Conversion of PDF to SCORM Using AI: Challenges and Achievements

23/12/2024
Juan Prieto

The challenge of converting PDF documents to SCORM has been elevated to the next level through the implementation of artificial intelligence (AI). This advancement presents itself as an efficient and versatile solution, ideal for those needing to transform documents into interactive content, while preserving the original design or adapting it to a distinct, customized layout.

Global Vision: An Intelligent and Flexible Process

The synthesis of documents into electronic formats such as EPUB, SCORM, or HTML from PDFs is now performed by various transformation systems that preserve the original visual appearance.

However, adapting a PDF document with a specific design to a document with a different structure and a new layout is challenging due to the lack of information about the structure in the source document.

This aspect is particularly important for interactive content such as HTML and SCORM, where proper organization enhances both the visual experience and interactivity. Additionally, it is crucial that this content is accessible and responsive, allowing for seamless adaptation to different screen sizes and devices.

The conversion of a PDF to another format with exact positions is a straightforward process. However, transforming a PDF by adjusting the positions of elements and reading flows typically requires a human typesetter or designer. Ximdex accomplishes this using artificial intelligence techniques.

How Was It Done?

The problem to solve is how to layout the source content to adapt it to a new electronic format with a reading flow, design, and structure different from the original.

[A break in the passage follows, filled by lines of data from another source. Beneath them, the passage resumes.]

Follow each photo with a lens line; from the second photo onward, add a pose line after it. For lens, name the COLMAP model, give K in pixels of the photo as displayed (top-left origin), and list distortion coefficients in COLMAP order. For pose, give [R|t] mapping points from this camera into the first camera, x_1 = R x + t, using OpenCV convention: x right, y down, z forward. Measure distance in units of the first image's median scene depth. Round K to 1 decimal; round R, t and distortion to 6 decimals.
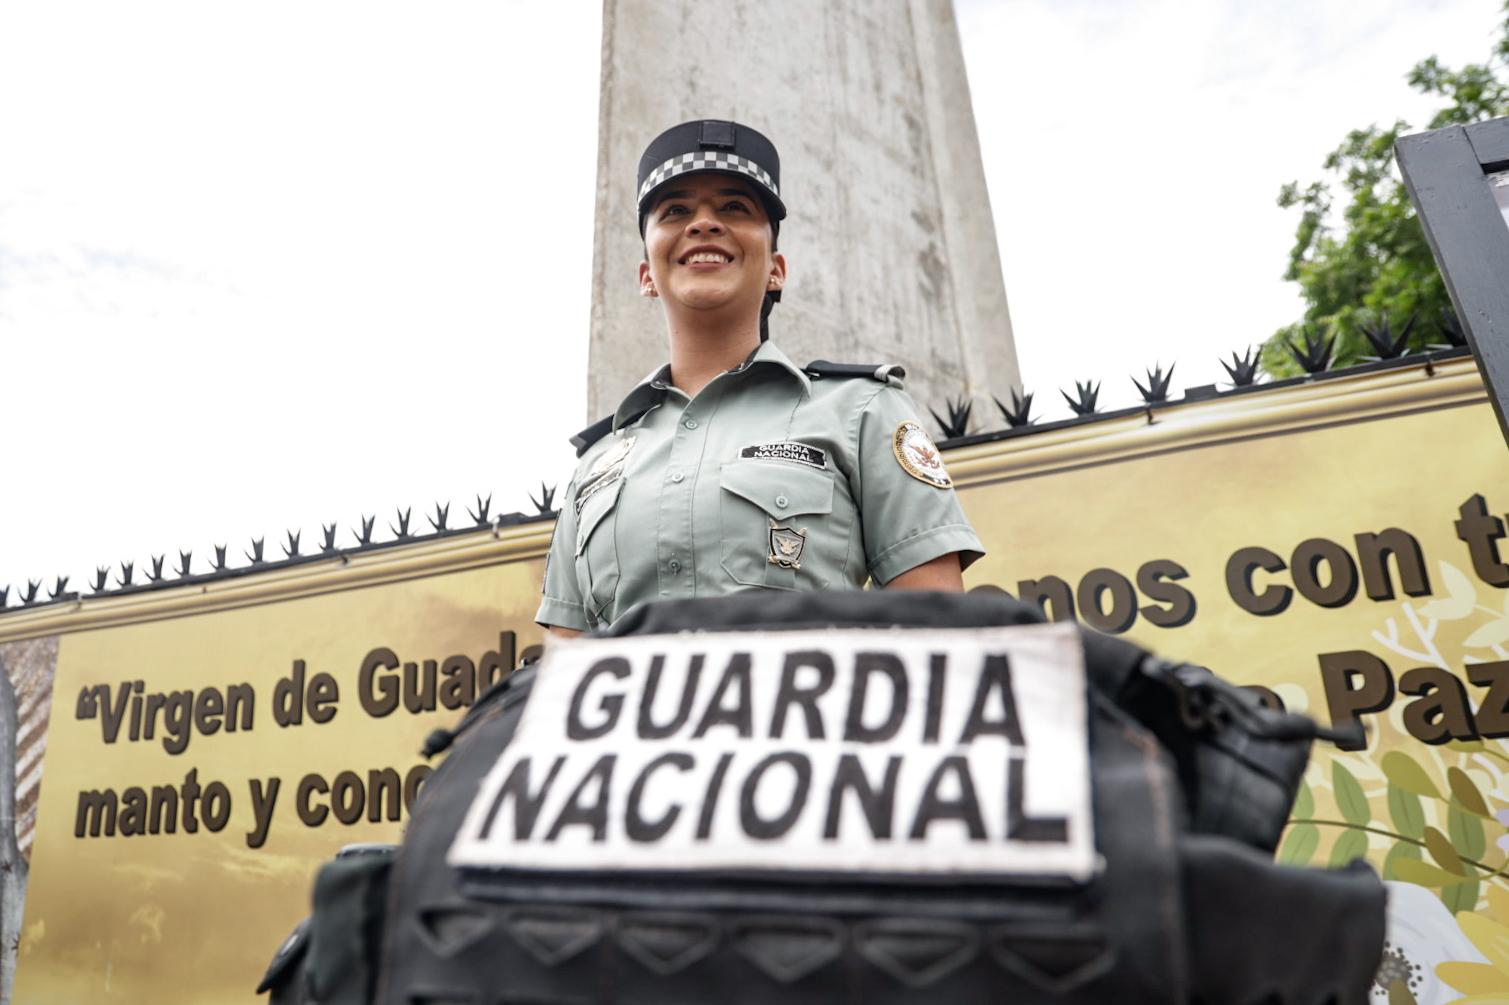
lens RADIAL K [[1080.9, 0, 793.1], [0, 1080.9, 488.2], [0, 0, 1]] dist [-0.058368, 0.019586]
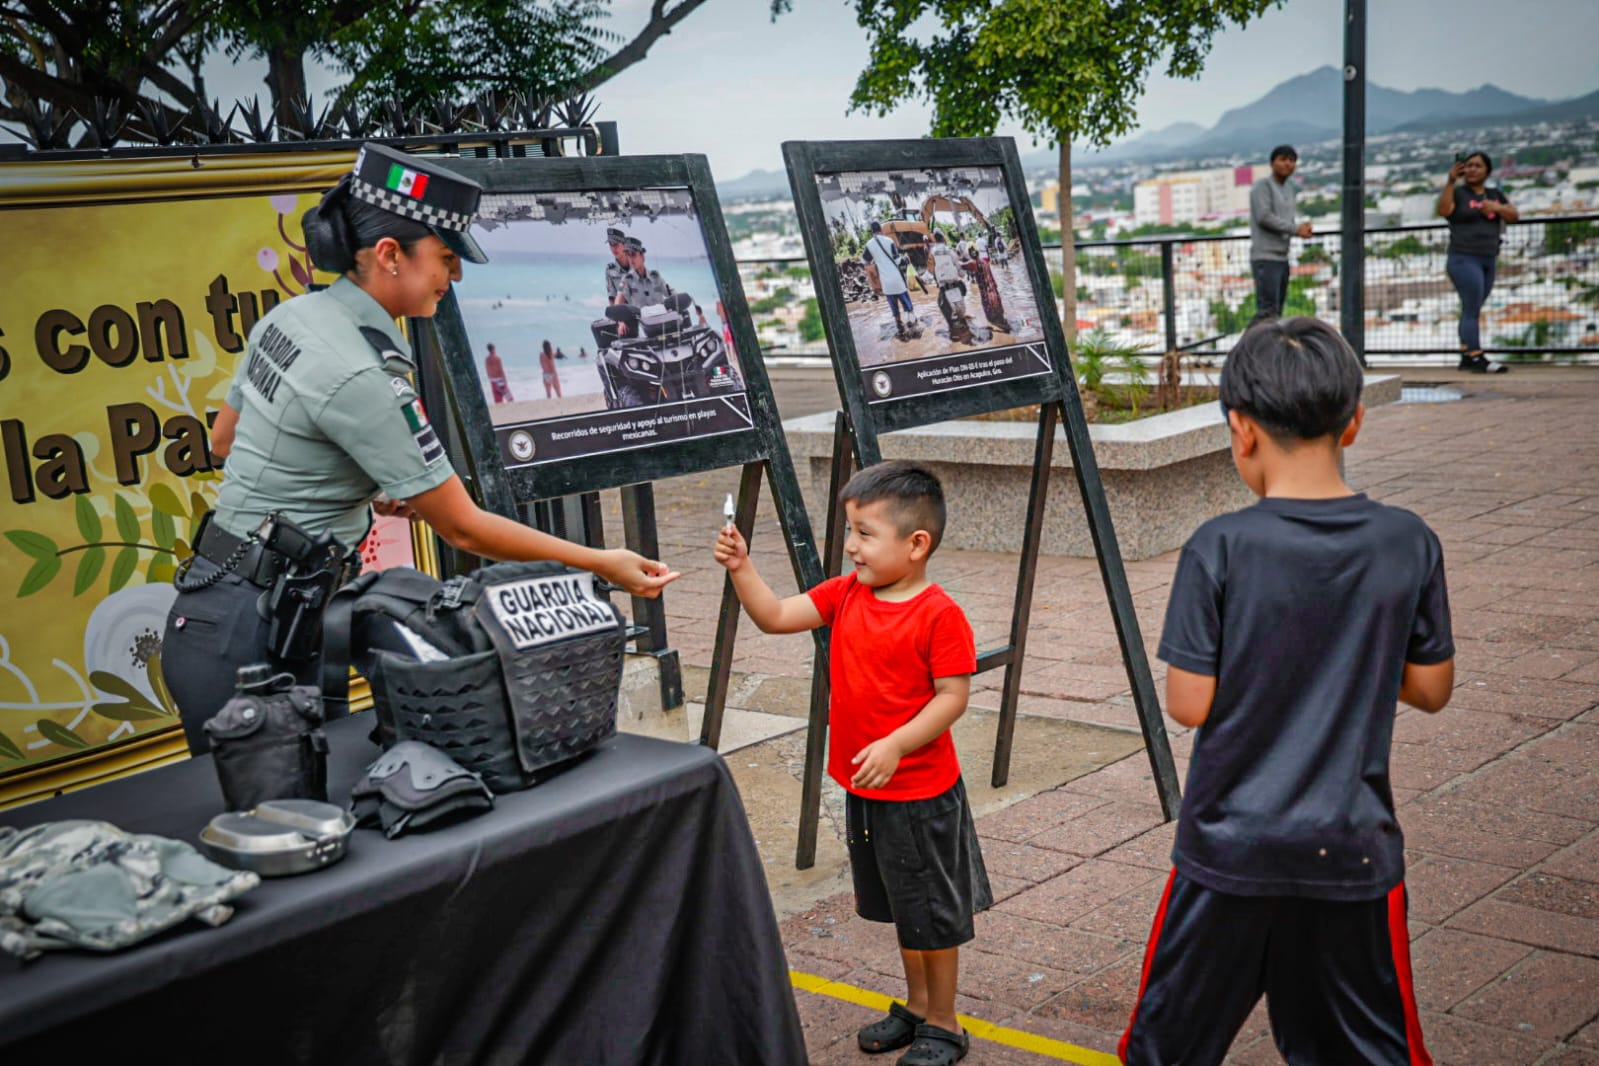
lens RADIAL K [[2015.9, 0, 795.3], [0, 2015.9, 524.6], [0, 0, 1]] dist [0.120238, 0.000000]
pose [[0.368262, -0.125286, 0.921242, -1.363754], [-0.228496, 0.948291, 0.220304, -0.403336], [-0.901206, -0.291629, 0.320592, -0.461700]]
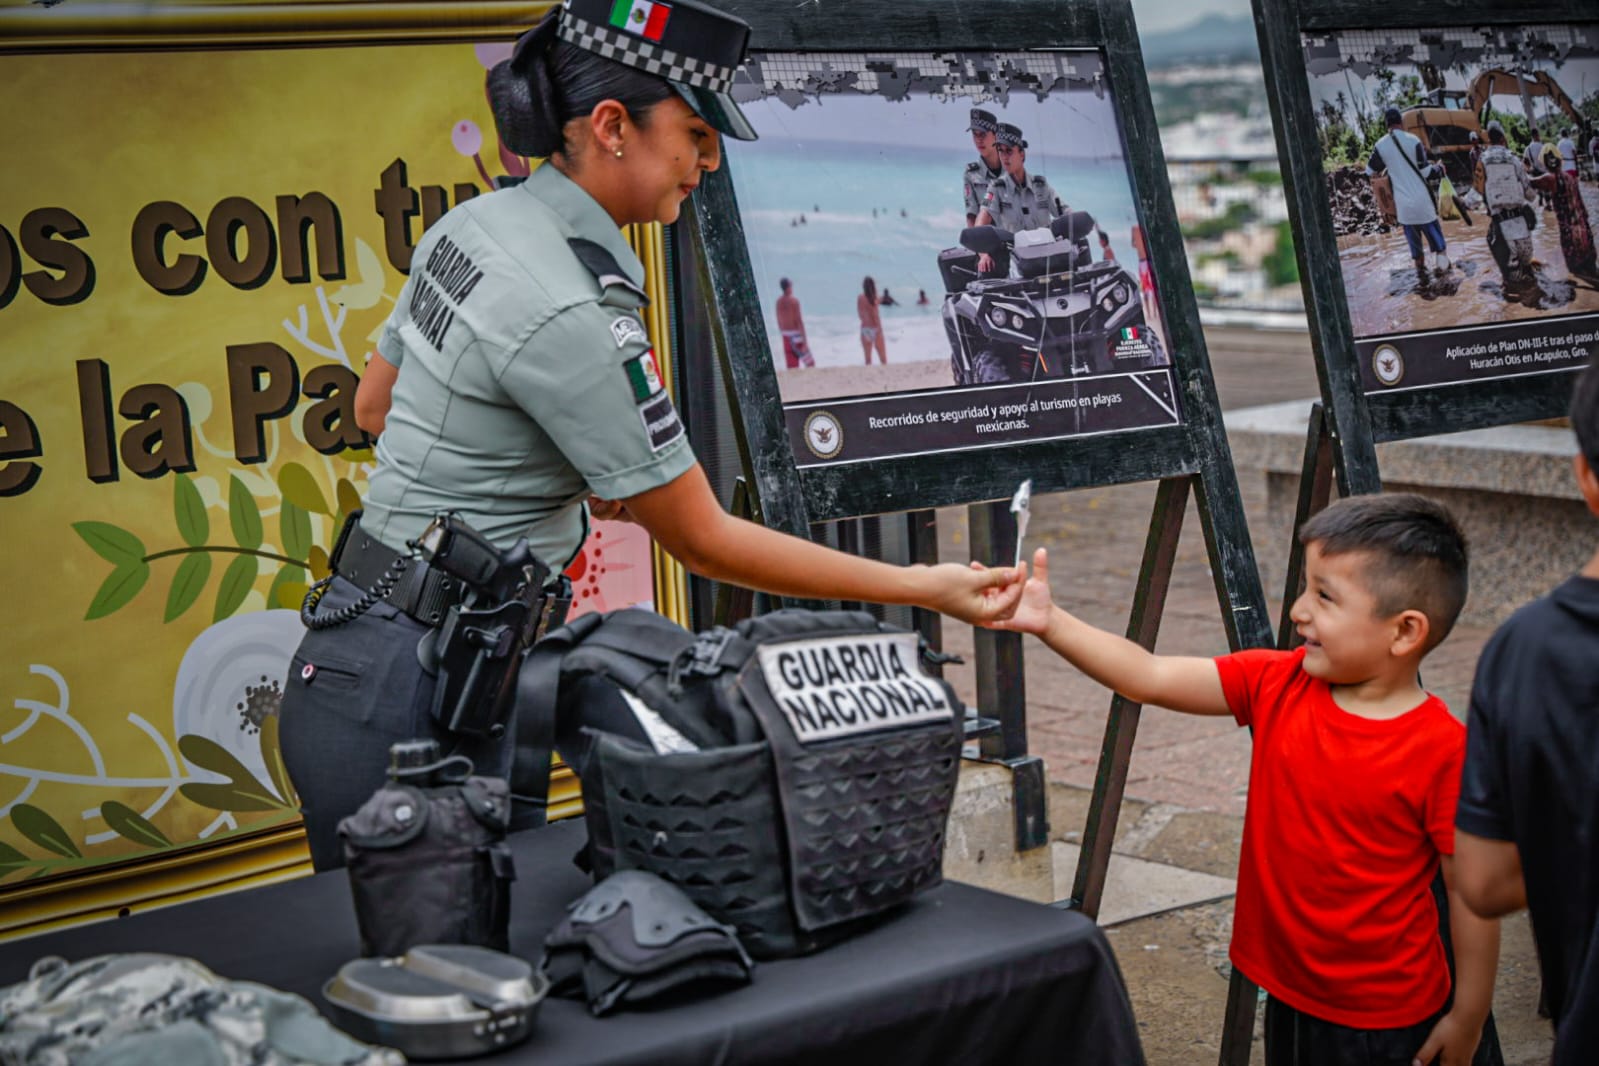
lens RADIAL K [[3111.8, 0, 801.4], [0, 3111.8, 519.1], [0, 0, 1]] dist [0.289088, 0.000000]
pose [[0.498416, -0.089198, 0.862337, -1.379507], [-0.248506, 0.938252, 0.240683, -0.409776], [-0.830558, -0.334256, 0.445474, -0.467893]]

To solve this, we use computer vision to identify key elements on the page, separate them from the main content, and place them in the appropriate spaces within the new format.

At the same time, we apply technologies based on LLMs (Large Language Models) to analyze the text, identify patterns, and adjust it to a coherent reading structure.

Training the Vision Model:

A dataset of sample PDFs was prepared, where key elements such as accordions, pop-ups, activities, and others were manually identified and labeled.

The following image illustrates how this manual labeling is performed, which is a necessary step before training the visual recognition system.

During training, key metrics are evaluated to measure how well the model detects elements and adjusts them correctly to the new design. Once the results exceed the expected threshold, the model is ready to be used from the Ximdex Platform.

Once the system is trained, it can process a page from a PDF document and separate secondary elements from the main text. The illustration below shows a page from an educational book, highlighting the elements recognized by the computer vision system and the confidence level assigned to each.

Can I Use XPUBLISH Already?

Absolutely yes! XPUBLISH is a major leap in automating complex conversion tasks, such as adapting print designs to the digital world. Available on the Ximdex Platform, this service transforms PDF documents using computer vision techniques to identify secondary elements such as activities, annotations, or diagrams. Upon completion, the content is automatically converted into formats like SCORM or EPUB, featuring an accessible and adaptable design for seamless viewing on any device.